* _課題の目的_:
卒業文集についての文章から、「ぼんごさんと小学校:卒業文集」を含む言葉で始まり「にいたような気になってくる。」で終わる部分を、一字も変えずに書き写しなさい。

* _本文_:
-----
ぼんごさんと小学校:卒業文集

腎炎

ぐねぐねに曲がったレールを走り抜ける列車につかまって、ぼんごさんはとうとう小学校の卒業を迎えることができた。

卒業文集

例にもれずぼんごさんの学校も卒業文集を作る学校だった。

いま文集を眺めると、小学生のきらきらした夢や希望が確実にそこにあったことが偲ばれて、まったく知らない子供たちの文章なのに、ぼく自分もそこにいたような気になってくる。

「サッカー選手になりたい」
「マラソンを続けたい」
「バスケの選手になりたい」
「本屋さんになりたい」
「野球選手になりたい」
「修学旅行が楽しかった」
「ウォークラリーが楽しかった」

12歳をむかえた子供たちの、彼等、彼女等なりに見てきた世界のスナップショットのようであり、また、卒業後に訪れる世界への期待や希望が、色褪せたページ一杯に詰まっている。
-----
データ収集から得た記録

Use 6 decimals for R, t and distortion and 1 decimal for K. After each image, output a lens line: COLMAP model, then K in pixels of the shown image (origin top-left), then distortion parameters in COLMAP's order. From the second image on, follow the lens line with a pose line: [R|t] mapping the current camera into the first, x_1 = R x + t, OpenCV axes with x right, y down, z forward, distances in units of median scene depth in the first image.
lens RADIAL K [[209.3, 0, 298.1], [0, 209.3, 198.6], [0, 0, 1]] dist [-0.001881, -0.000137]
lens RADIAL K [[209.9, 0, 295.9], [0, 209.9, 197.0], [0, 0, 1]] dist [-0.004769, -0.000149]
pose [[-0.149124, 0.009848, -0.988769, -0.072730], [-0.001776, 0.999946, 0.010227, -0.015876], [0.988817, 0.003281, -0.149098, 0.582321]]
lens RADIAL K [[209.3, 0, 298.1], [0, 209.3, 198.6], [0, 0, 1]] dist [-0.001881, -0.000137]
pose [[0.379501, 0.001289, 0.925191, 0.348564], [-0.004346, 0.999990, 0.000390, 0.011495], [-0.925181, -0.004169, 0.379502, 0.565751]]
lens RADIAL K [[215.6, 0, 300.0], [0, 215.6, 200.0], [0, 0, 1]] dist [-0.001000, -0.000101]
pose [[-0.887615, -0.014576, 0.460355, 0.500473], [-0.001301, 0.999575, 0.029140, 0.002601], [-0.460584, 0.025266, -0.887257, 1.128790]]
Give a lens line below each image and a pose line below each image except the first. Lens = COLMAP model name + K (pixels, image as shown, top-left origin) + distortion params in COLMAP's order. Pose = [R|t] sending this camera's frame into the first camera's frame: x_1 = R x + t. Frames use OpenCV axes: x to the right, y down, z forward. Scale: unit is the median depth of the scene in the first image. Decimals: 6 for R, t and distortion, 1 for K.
-----
* _解答_:
ぼんごさんと小学校:卒業文集

腎炎

ぐねぐねに曲がったレールを走り抜ける列車につかまって、ぼんごさんはとうとう小学校の卒業を迎えることができた。

卒業文集

例にもれずぼんごさんの学校も卒業文集を作る学校だった。

いま文集を眺めると、小学生のきらきらした夢や希望が確実にそこにあったことが偲ばれて、まったく知らない子供たちの文章なのに、ぼく自分もそこにいたような気になってくる。